↓↓↓

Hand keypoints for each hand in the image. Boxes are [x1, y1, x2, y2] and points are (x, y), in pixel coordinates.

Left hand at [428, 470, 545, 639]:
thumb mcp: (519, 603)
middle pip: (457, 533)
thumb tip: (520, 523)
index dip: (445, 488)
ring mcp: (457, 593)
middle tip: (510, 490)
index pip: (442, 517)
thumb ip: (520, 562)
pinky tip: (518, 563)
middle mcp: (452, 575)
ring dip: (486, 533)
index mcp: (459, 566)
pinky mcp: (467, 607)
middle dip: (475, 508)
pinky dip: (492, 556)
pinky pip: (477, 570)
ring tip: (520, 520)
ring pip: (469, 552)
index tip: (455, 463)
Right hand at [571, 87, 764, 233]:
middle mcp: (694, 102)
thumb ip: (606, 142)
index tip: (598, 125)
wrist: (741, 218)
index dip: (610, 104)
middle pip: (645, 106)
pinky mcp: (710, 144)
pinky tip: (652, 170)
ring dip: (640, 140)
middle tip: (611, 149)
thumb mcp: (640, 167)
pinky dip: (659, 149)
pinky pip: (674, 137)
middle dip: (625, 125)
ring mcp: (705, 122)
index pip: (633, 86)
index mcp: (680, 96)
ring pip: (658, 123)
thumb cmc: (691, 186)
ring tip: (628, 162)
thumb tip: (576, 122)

↑↑↑
↓↓↓

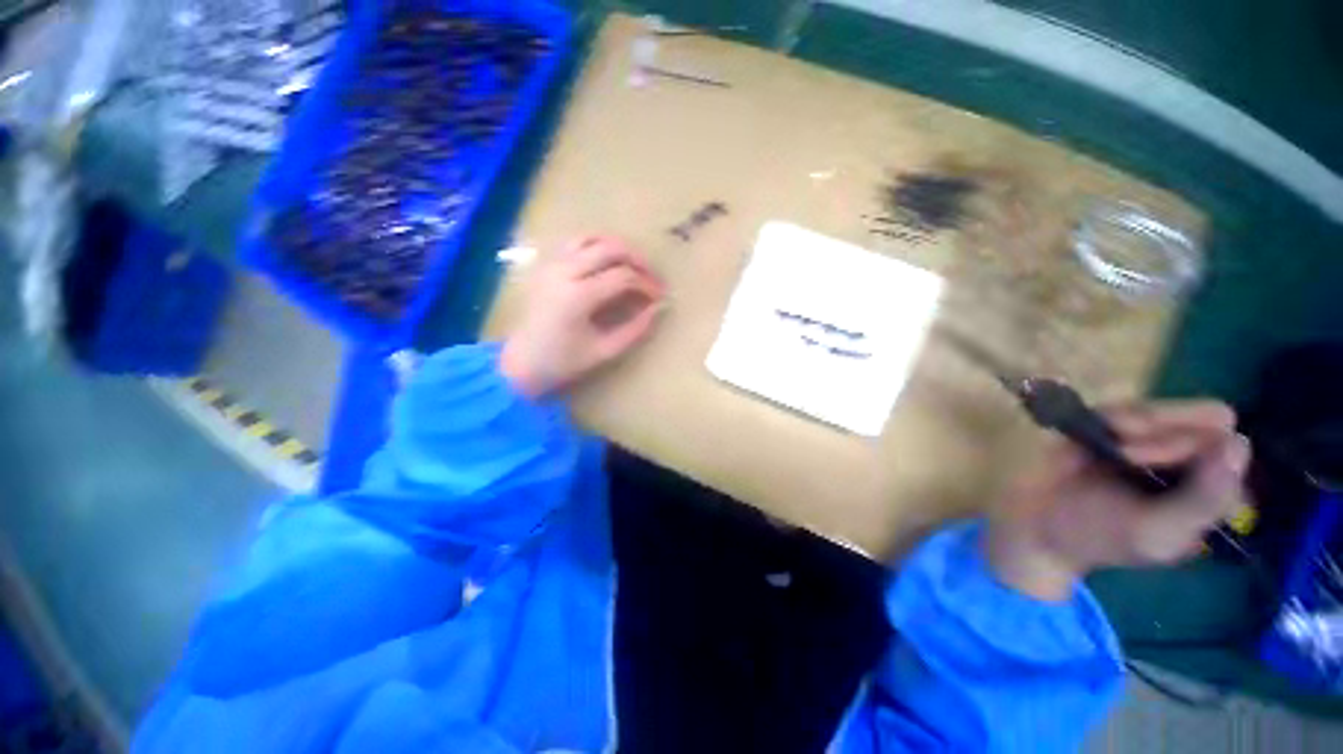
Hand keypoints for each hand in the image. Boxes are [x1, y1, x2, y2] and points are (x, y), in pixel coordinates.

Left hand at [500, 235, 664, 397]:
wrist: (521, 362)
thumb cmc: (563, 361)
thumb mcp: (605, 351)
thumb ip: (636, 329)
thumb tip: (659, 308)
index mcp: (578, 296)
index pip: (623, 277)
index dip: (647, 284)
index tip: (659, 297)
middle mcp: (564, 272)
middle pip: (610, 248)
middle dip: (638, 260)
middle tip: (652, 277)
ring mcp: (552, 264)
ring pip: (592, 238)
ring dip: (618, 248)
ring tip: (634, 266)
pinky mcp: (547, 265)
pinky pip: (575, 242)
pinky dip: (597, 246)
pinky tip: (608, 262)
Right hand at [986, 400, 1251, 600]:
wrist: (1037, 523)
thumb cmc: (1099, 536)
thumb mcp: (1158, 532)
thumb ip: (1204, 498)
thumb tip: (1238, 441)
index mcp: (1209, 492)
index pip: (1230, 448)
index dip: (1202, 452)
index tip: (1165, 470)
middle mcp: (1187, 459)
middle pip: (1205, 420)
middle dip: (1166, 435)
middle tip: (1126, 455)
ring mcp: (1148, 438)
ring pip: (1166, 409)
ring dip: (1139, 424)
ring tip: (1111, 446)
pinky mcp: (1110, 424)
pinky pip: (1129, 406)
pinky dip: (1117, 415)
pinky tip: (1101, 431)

↑↑↑
↓↓↓

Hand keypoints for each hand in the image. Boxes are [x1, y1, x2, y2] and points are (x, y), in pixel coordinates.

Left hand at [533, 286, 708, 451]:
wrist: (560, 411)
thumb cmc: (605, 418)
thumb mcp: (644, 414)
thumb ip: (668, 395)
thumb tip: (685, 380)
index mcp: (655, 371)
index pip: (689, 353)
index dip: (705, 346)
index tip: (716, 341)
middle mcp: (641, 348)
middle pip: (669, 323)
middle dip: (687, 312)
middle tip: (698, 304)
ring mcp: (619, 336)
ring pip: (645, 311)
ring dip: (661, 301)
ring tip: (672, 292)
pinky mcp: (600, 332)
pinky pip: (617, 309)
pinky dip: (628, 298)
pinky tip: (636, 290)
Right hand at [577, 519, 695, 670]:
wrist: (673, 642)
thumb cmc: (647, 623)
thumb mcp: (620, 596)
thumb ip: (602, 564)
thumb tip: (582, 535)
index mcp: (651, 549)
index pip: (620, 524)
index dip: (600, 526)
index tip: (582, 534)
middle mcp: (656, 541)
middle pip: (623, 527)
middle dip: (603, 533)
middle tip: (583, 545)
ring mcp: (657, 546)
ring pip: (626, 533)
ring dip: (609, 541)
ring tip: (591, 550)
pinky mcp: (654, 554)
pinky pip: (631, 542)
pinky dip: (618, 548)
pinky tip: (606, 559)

↑↑↑

# Problem description
Take the lines above from the one containing "index pip: (620, 524)" down to the one containing "pinky tip: (606, 559)", and transcribe them exactly, both ends included.

# Reply
index pip: (620, 524)
index dip: (600, 526)
index tip: (582, 534)
middle mcp: (656, 541)
middle pip: (623, 527)
middle dip: (603, 533)
middle tip: (583, 545)
ring mcp: (657, 546)
ring pip: (626, 533)
ring dip: (609, 541)
ring tip: (591, 550)
pinky mcp: (654, 554)
pinky pip: (631, 542)
pinky dip: (618, 548)
pinky tip: (606, 559)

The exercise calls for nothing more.